→ **Your instructions**
Find every line below where the word "marito" occurs. Then say how many there are, giving only the number.

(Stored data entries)

⟨

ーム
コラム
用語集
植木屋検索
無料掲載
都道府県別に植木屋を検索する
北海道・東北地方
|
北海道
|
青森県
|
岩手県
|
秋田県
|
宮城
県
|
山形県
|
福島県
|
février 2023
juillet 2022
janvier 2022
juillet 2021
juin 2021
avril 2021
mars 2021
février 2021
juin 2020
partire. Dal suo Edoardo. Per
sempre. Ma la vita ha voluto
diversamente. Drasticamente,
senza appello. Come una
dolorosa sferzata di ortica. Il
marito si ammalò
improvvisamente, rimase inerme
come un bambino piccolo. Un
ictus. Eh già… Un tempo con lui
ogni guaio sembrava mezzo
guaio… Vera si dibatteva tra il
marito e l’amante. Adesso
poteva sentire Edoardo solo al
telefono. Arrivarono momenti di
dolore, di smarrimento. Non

⟩
⟨

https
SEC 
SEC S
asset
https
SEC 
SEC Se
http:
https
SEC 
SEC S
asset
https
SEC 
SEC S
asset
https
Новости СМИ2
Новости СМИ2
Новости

⟩

→ **Response**
2